Web Politics 2.0

It’s just before midnight on election night in Raleigh, N.C., and Erskine Bowles approaches the podium to address his supporters. The mood in the room is sober. Standing in front of a huge American flag, Bowles concedes that he has lost to Republican Richard Burr in a hard-fought race to represent North Carolina in the U.S. Senate. He thanks his supporters, and they chant his name. But the sense of what might have been is palpable.

In a state carried easily by George W. Bush, in a senate contest decided by less than 2 percent of the 3.3 million votes cast, Bowles needed every advantage he could find. One thing he had going for him was a superior online campaign, which brought in more than $500,000 in donations over the Web.

And perhaps more important, the low-cost Web campaign succeeded in sharing information with potential voters, and motivating volunteers, by using tools such as a Weblog, e-mail and online video. Though it’s hard to say if anything could have stemmed the Republican tide that Burr rode into office, the Bowles campaign clearly could have done more to exploit its online advantage.

“We started late, and it kept us from doing everything we could,” said Mathew Gross, as election night turned into the next day. A consultant who worked for the Bowles campaign as an Internet strategist, Gross had earlier served as director of Internet communications for Howard Dean’s groundbreaking online organization.

The Dean team set new standards for Web fund-raising and campaign organization, despite the fact the candidate himself ultimately failed to impress voters. Now, once again, Gross’s team was unable to chalk up the win.

Bowles was not the only candidate in the just-concluded election cycle to leverage the power of Web marketing. The 2004 election brought Web politics into the mainstream across the country.
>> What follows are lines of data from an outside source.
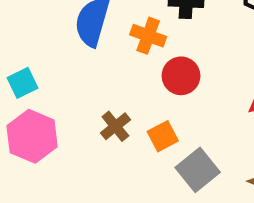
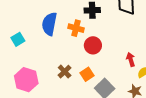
cyan square: (22, 83) -> (18, 39), moved

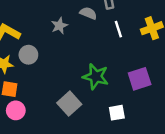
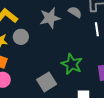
gray star: (59, 26) -> (50, 18), size x1.5

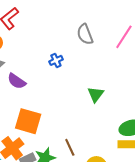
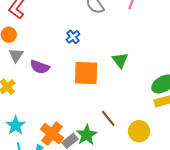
orange square: (28, 121) -> (86, 73), moved

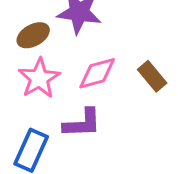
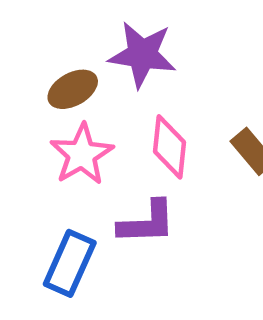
pink diamond: (97, 73) -> (170, 147), turned -69

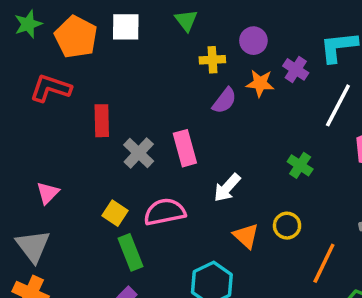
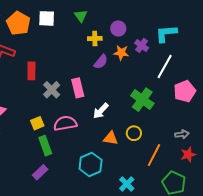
green cross: (300, 165) -> (142, 100), size x1.6
yellow square: (115, 213) -> (37, 123), turned 32
orange triangle: (246, 236) -> (111, 138), turned -35

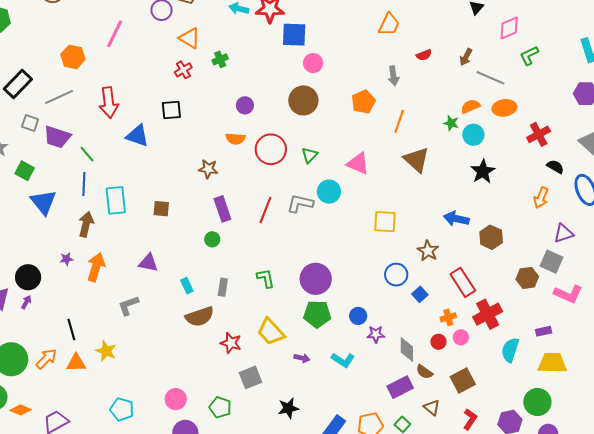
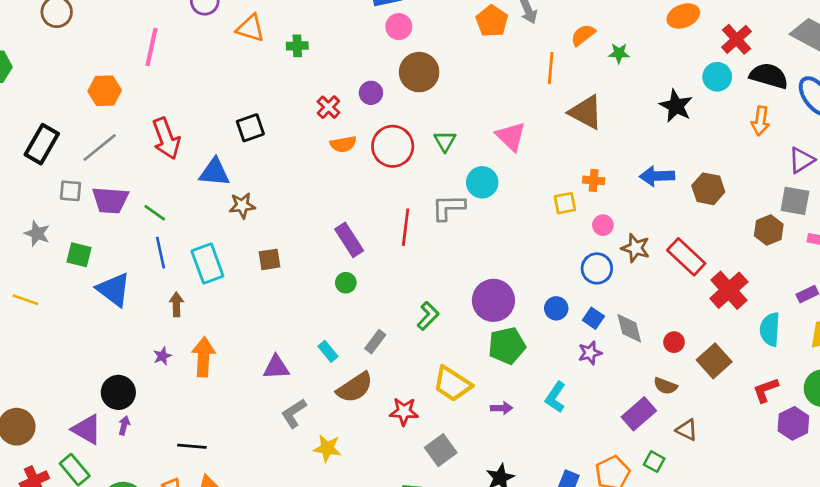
green cross: (220, 59) -> (297, 46), turned 35
pink circle: (313, 63) -> (399, 27), moved
red cross: (183, 70) -> (328, 107), moved
orange pentagon: (363, 102) -> (492, 21), moved
purple circle: (245, 105) -> (371, 93), moved
orange semicircle: (470, 106) -> (583, 35), moved
cyan circle: (473, 135) -> (717, 77), moved
pink triangle: (358, 164) -> (511, 136), turned 35
black semicircle: (555, 167) -> (769, 76), size x1.6
brown star: (208, 169) -> (242, 206), moved
yellow square: (385, 222) -> (565, 203), size x0.7
brown arrow: (86, 224) -> (176, 304), size x0.7
brown star: (428, 251) -> (636, 248), moved
purple triangle: (148, 263) -> (276, 367), moved
green L-shape: (266, 278) -> (428, 316), turned 70
gray rectangle: (223, 287) -> (375, 342), turned 42
blue square: (420, 294) -> (593, 318), moved
gray L-shape: (128, 305) -> (294, 413), moved
blue circle: (358, 316) -> (556, 308), moved
orange cross: (448, 317) -> (594, 180), moved, turned 35
black line: (71, 329) -> (192, 446), turned -55
pink circle: (461, 337) -> (603, 225), moved
gray diamond: (407, 350) -> (629, 328), moved
yellow star: (106, 351) -> (327, 448), moved
cyan L-shape: (343, 360) -> (556, 397), turned 105
brown square: (463, 381) -> (714, 361), moved
red L-shape: (470, 419) -> (766, 390), moved, turned -130

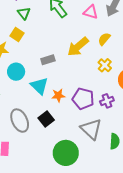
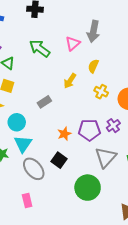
pink triangle: (91, 12) -> (73, 44), turned -42
yellow arrow: (78, 47) -> (70, 81), size x0.7
cyan triangle: (39, 86) -> (23, 144), moved, turned 36
gray triangle: (91, 129) -> (106, 157), turned 45

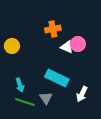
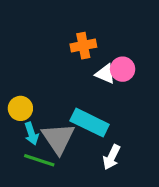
yellow circle: (12, 46) -> (20, 108), moved
white arrow: (82, 94) -> (112, 157), moved
gray triangle: (46, 98) -> (58, 138), moved, size x1.6

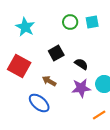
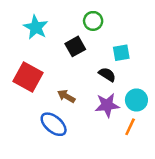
cyan square: (92, 22) -> (121, 53), moved
black square: (56, 53) -> (75, 46), moved
orange line: (99, 115) -> (130, 127), moved, turned -32

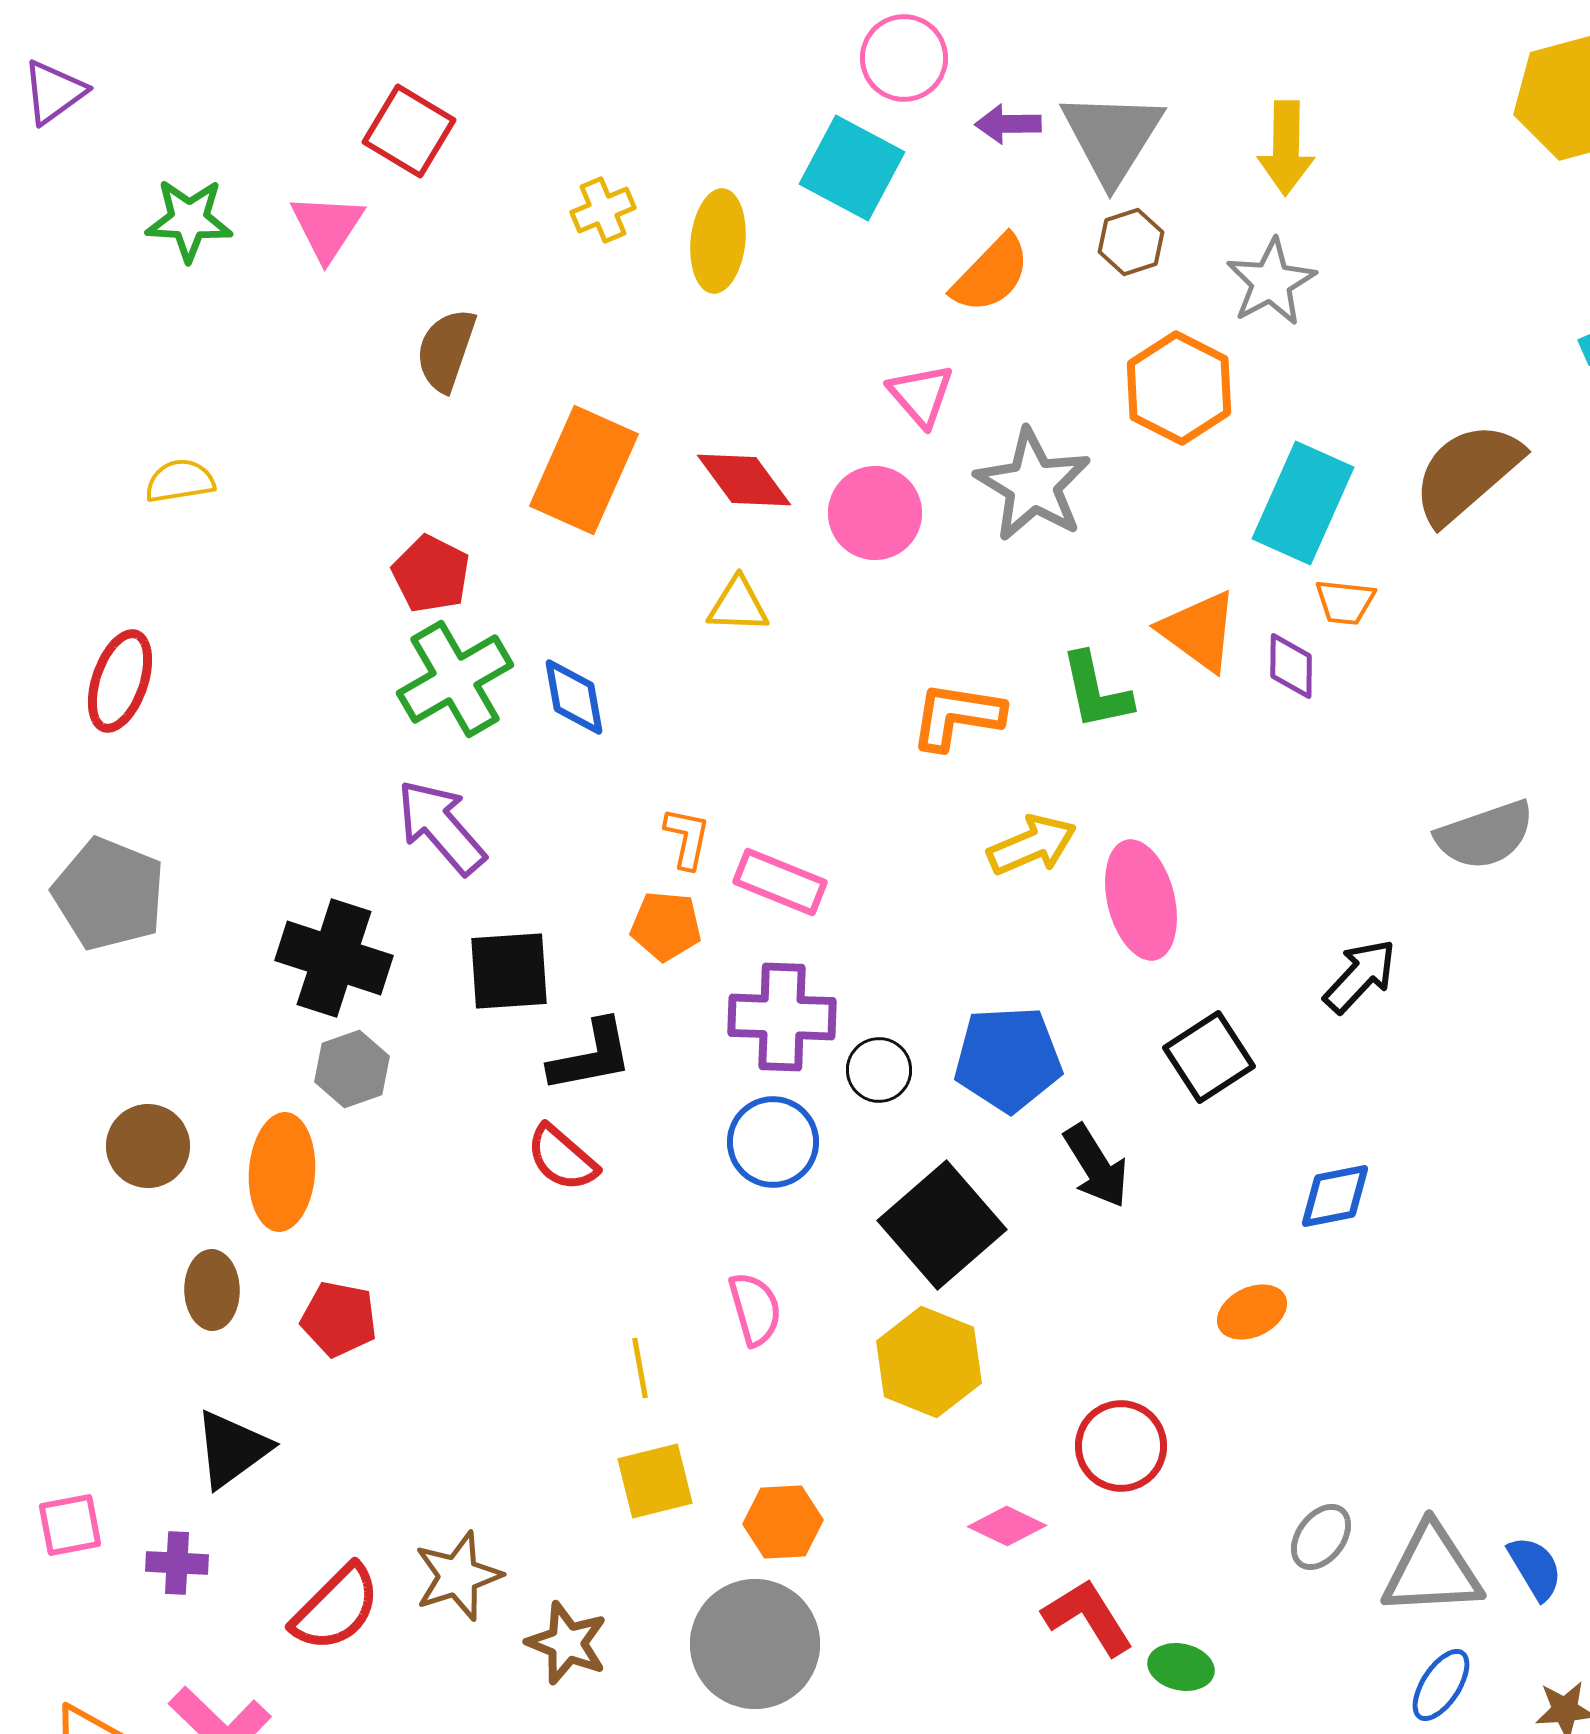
In the months after Dean showed how effective an online campaign can be at raising money, distributing information and organizing people, candidates for office at every level of government began making serious use of Web tools to market themselves.

From the Register of Deeds race in Guilford County, N.C., where victorious challenger Jeff Thigpen used a Weblog to tell voters how he’d modernize technology faster than the longtime incumbent, to the dozens of congressional and senate campaigns throughout the country that deployed blogs, e-mail broadcasts and event planning software, on up to the John Kerry presidential campaign’s $80 million haul from online fund-raising, Internet marketing of candidates made the leap from bleeding-edge to must-have. Yet in several high-profile races, superior online campaigning did not prove to be a decisive advantage. The potential for raising money and organizing supporters has been revealed, but the ultimate payoff, victory, remains elusive.